Passage:
►

Jermyn Street Theatre

Thrill Me: The Leopold & Loeb Story

5
Reviewer's rating

This is the first production in the Jermyn Street’s ‘Outsiders’ season, and it is a cracking start. ‘Thrill Me’ is a tightly directed, award-winning show that was first seen at the Hope Theatre a couple of years ago. Fortunately, the two leads were available to reprise their performances and the eighty minutes zip past with the audience in completely focused concentration. The musical is both disturbing, funny and poignant, sometimes managing the alchemy of being all three at the same time.

◄

Activity list:
a) In the review, at which theater was "Thrill Me" first seen?
b) For each statement, say whether the review agrees with it, and quote the words that decide it. (i) This production opens the Jermyn Street's "Outsiders" season. (ii) The show lasts about two hours. (iii) New actors took over the two lead roles.

Listed records:
►

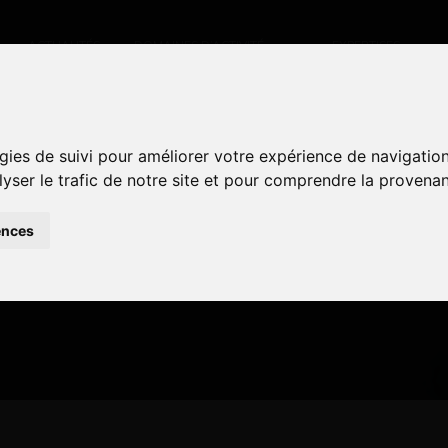
ACTUALITÉS
DOMAINES D’ACTIVITÉ
EXPERTISES
gies de suivi pour améliorer votre expérience de navigatio
gies de suivi pour améliorer votre expérience de navigatio
 – VILLERS COTTE
lyser le trafic de notre site et pour comprendre la provenan
lyser le trafic de notre site et pour comprendre la provenan
ences
ences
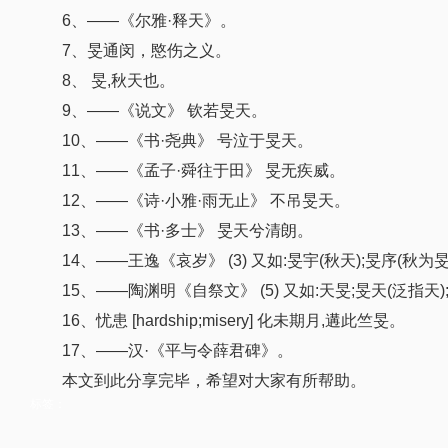
6、——《尔雅·释天》。
7、旻通闵，愍伤之义。
8、 旻,秋天也。
9、——《说文》 钦若旻天。
10、——《书·尧典》 号泣于旻天。
11、——《孟子·舜往于田》 旻无疾威。
12、——《诗·小雅·雨无止》 不吊旻天。
13、——《书·多士》 旻天兮清朗。
14、——王逸《哀岁》 (3) 又如:旻宇(秋天);旻序(秋为旻天
15、——陶渊明《自祭文》 (5) 又如:天旻;旻天(泛指天);旻
16、忧患 [hardship;misery] 化未期月,遘此竺旻。
17、——汉·《平与令薛君碑》。
本文到此分享完毕，希望对大家有所帮助。
标签：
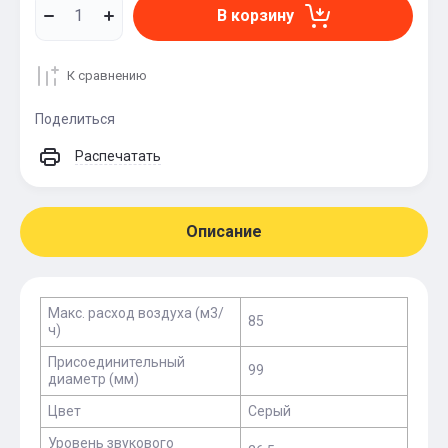
В корзину
К сравнению
Поделиться
Распечатать
Описание
Макс. расход воздуха (м3/
85
ч)
Присоединительный
99
диаметр (мм)
Цвет
Серый
Уровень звукового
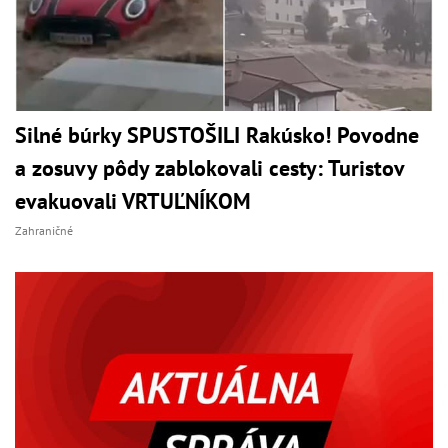
Silné búrky SPUSTOŠILI Rakúsko! Povodne
a zosuvy pôdy zablokovali cesty: Turistov
evakuovali VRTUĽNÍKOM
Zahraničné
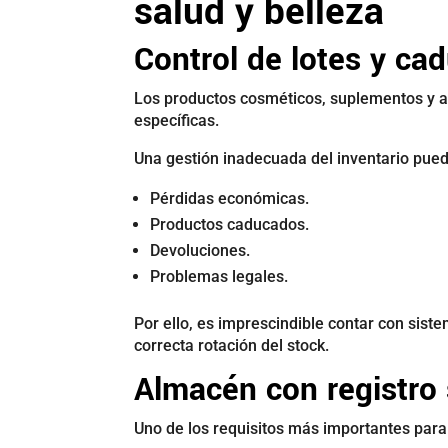
salud y belleza
Control de lotes y ca
Los productos cosméticos, suplementos y a
específicas.
Una gestión inadecuada del inventario pue
Pérdidas económicas.
Productos caducados.
Devoluciones.
Problemas legales.
Por ello, es imprescindible contar con sistem
correcta rotación del stock.
Almacén con registro 
Uno de los requisitos más importantes par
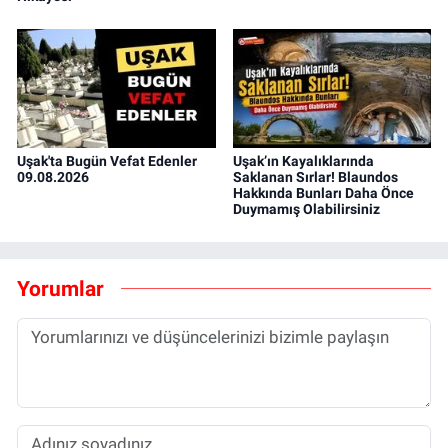
Uşak'ta Bugün Vefat Edenler
Uşak’ın Kayalıklarında
09.08.2026
Saklanan Sırlar! Blaundos
Hakkında Bunları Daha Önce
Duymamış Olabilirsiniz
Yorumlar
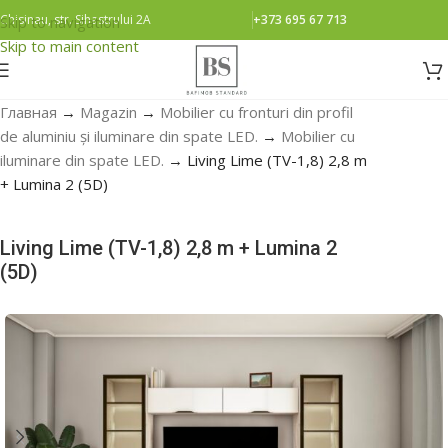
Chisinau, str. Sihastrului 2A
+373 695 67 713
Skip to navigation
Skip to main content
Главная
→
Magazin
→
Mobilier cu fronturi din profil
de aluminiu și iluminare din spate LED.
→
Mobilier cu
iluminare din spate LED.
→
Living Lime (TV-1,8) 2,8 m
+ Lumina 2 (5D)
Living Lime (TV-1,8) 2,8 m + Lumina 2
(5D)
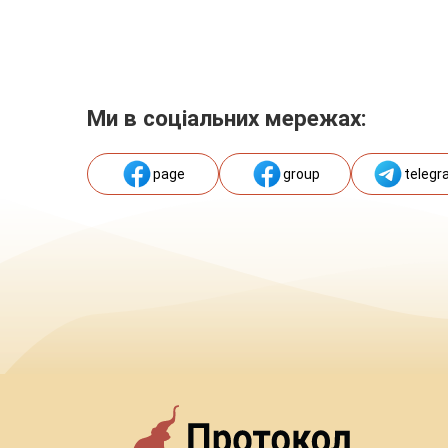
Ми в соціальних мережах:
page
group
telegr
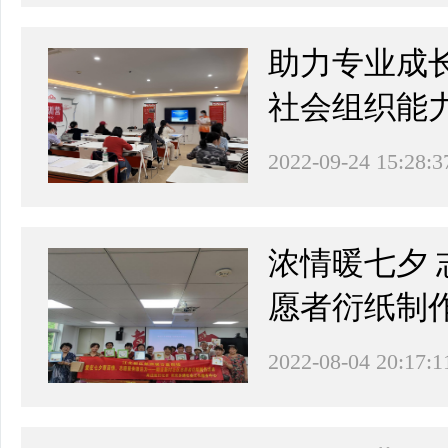
助力专业成
社会组织能
2022-09-24 15:28:3
浓情暖七夕 
愿者衍纸制
2022-08-04 20:17:1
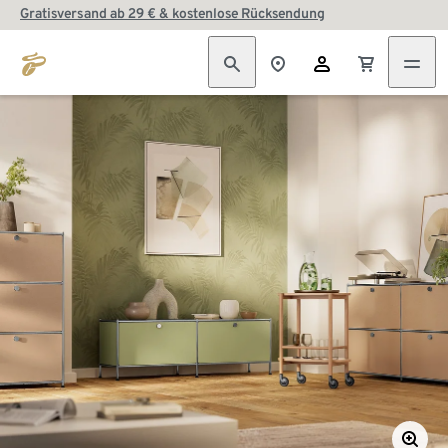
Gratisversand ab 29 € & kostenlose Rücksendung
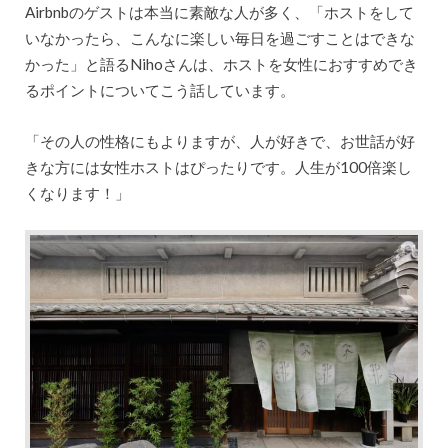
Airbnbのゲストは本当に素敵な人が多く、「ホストをして
いなかったら、こんなに楽しい毎日を過ごすことはできな
かった」と語るNihoさんは、ホストを女性におすすめでき
るポイントについてこう話しています。
「その人の性格にもよりますが、人が好きで、お世話が好
きな方には女性ホストはぴったりです。人生が100倍楽し
くなります！」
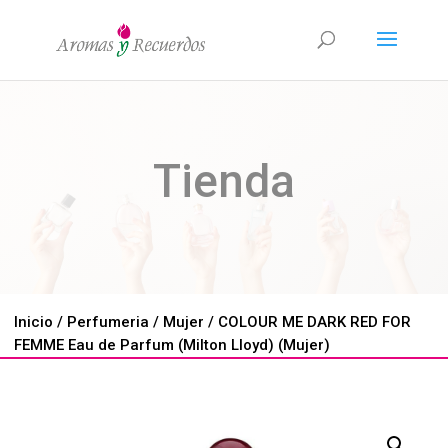
Tienda
Inicio
/
Perfumeria
/
Mujer
/ COLOUR ME DARK RED FOR
FEMME Eau de Parfum (Milton Lloyd) (Mujer)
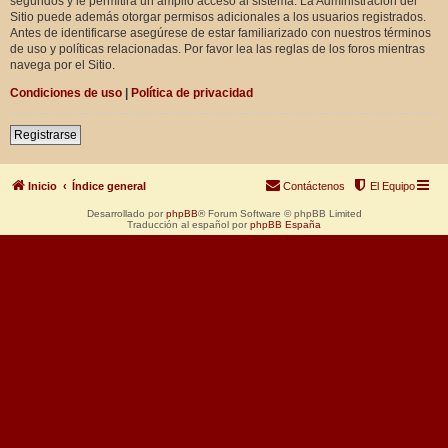
segundos y le permitirá un amplio acceso al sistema. La Administración del
Sitio puede además otorgar permisos adicionales a los usuarios registrados.
Antes de identificarse asegúrese de estar familiarizado con nuestros términos
de uso y políticas relacionadas. Por favor lea las reglas de los foros mientras
navega por el Sitio.
Condiciones de uso
|
Política de privacidad
Registrarse
Inicio
Índice general
Contáctenos
El Equipo
Desarrollado por
phpBB
® Forum Software © phpBB Limited
Traducción al español por
phpBB España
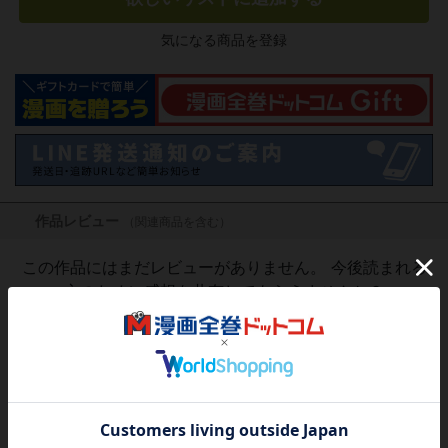
気になる商品を登録
作品レビュー
（関連商品を含む）
この作品にはまだレビューがありません。 今後読まれる
方のために感想を共有してもらえませんか？
レビューを書く
1,070
円
税込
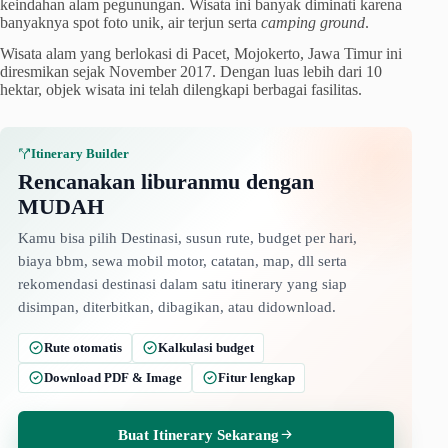
keindahan alam pegunungan. Wisata ini banyak diminati karena
banyaknya spot foto unik, air terjun serta
camping ground
.
Wisata alam yang berlokasi di Pacet, Mojokerto, Jawa Timur ini
diresmikan sejak November 2017. Dengan luas lebih dari 10
hektar, objek wisata ini telah dilengkapi berbagai fasilitas.
Itinerary Builder
Rencanakan liburanmu dengan
MUDAH
Kamu bisa pilih Destinasi, susun rute, budget per hari,
biaya bbm, sewa mobil motor, catatan, map, dll serta
rekomendasi destinasi dalam satu itinerary yang siap
disimpan, diterbitkan, dibagikan, atau didownload.
Rute otomatis
Kalkulasi budget
Download PDF & Image
Fitur lengkap
Buat Itinerary Sekarang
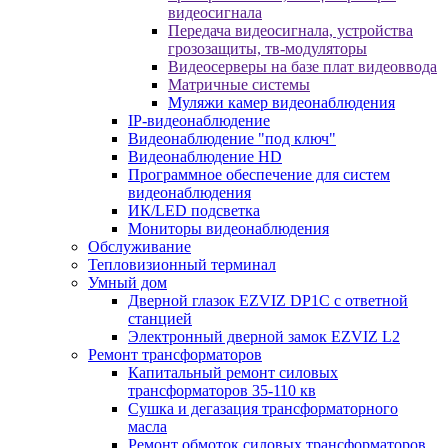
видеосигнала
Передача видеосигнала, устройства
грозозащиты, тв-модуляторы
Видеосерверы на базе плат видеоввода
Матричные системы
Муляжи камер видеонаблюдения
IP-видеонаблюдение
Видеонаблюдение "под ключ"
Видеонаблюдение HD
Программное обеспечение для систем
видеонаблюдения
ИК/LED подсветка
Мониторы видеонаблюдения
Обслуживание
Тепловизионный терминал
Умный дом
Дверной глазок EZVIZ DP1C с ответной
станцией
Электронный дверной замок EZVIZ L2
Ремонт трансформаторов
Капитальный ремонт силовых
трансформаторов 35-110 кв
Сушка и дегазация трансформаторного
масла
Ремонт обмоток силовых трансформаторов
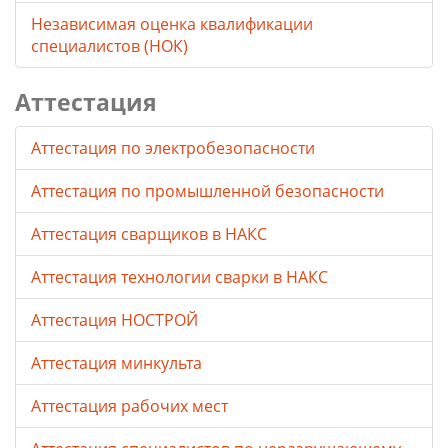
Независимая оценка квалификации
специалистов (НОК)
Аттестация
Аттестация по электробезопасности
Аттестация по промышленной безопасности
Аттестация сварщиков в НАКС
Аттестация технологии сварки в НАКС
Аттестация НОСТРОЙ
Аттестация минкульта
Аттестация рабочих мест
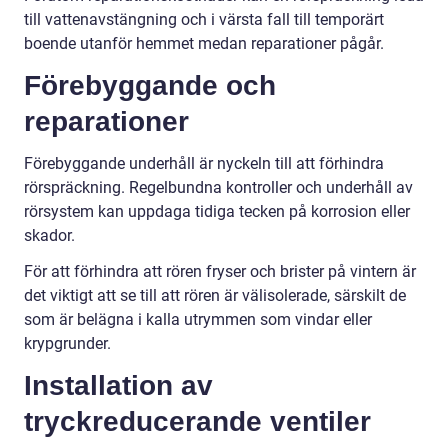
till vattenavstängning och i värsta fall till temporärt
boende utanför hemmet medan reparationer pågår.
Förebyggande och
reparationer
Förebyggande underhåll är nyckeln till att förhindra
rörspräckning. Regelbundna kontroller och underhåll av
rörsystem kan uppdaga tidiga tecken på korrosion eller
skador.
För att förhindra att rören fryser och brister på vintern är
det viktigt att se till att rören är välisolerade, särskilt de
som är belägna i kalla utrymmen som vindar eller
krypgrunder.
Installation av
tryckreducerande ventiler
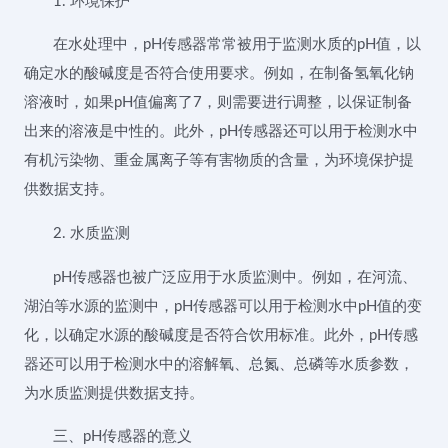
1. 环境保护
在水处理中，pH传感器常常被用于监测水质的pH值，以
确定水的酸碱度是否符合使用要求。例如，在制备氢氧化钠
溶液时，如果pH值偏离了7，则需要进行调整，以保证制备
出来的溶液是中性的。此外，pH传感器还可以用于检测水中
有机污染物、重金属离子等有害物质的含量，为环境保护提
供数据支持。
2. 水质监测
pH传感器也被广泛应用于水质监测中。例如，在河流、
湖泊等水源的监测中，pH传感器可以用于检测水中pH值的变
化，以确定水源的酸碱度是否符合饮用标准。此外，pH传感
器还可以用于检测水中的溶解氧、总氮、总磷等水质参数，
为水质监测提供数据支持。
三、pH传感器的意义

◄

Answers to this exercise:
a) It was first seen at the Hope Theatre.

b)
(i) Yes: "This is the first production in the Jermyn Street’s ‘Outsiders’ season"
(ii) No: "the eighty minutes zip past"
(iii) No: "the two leads were available to reprise their performances"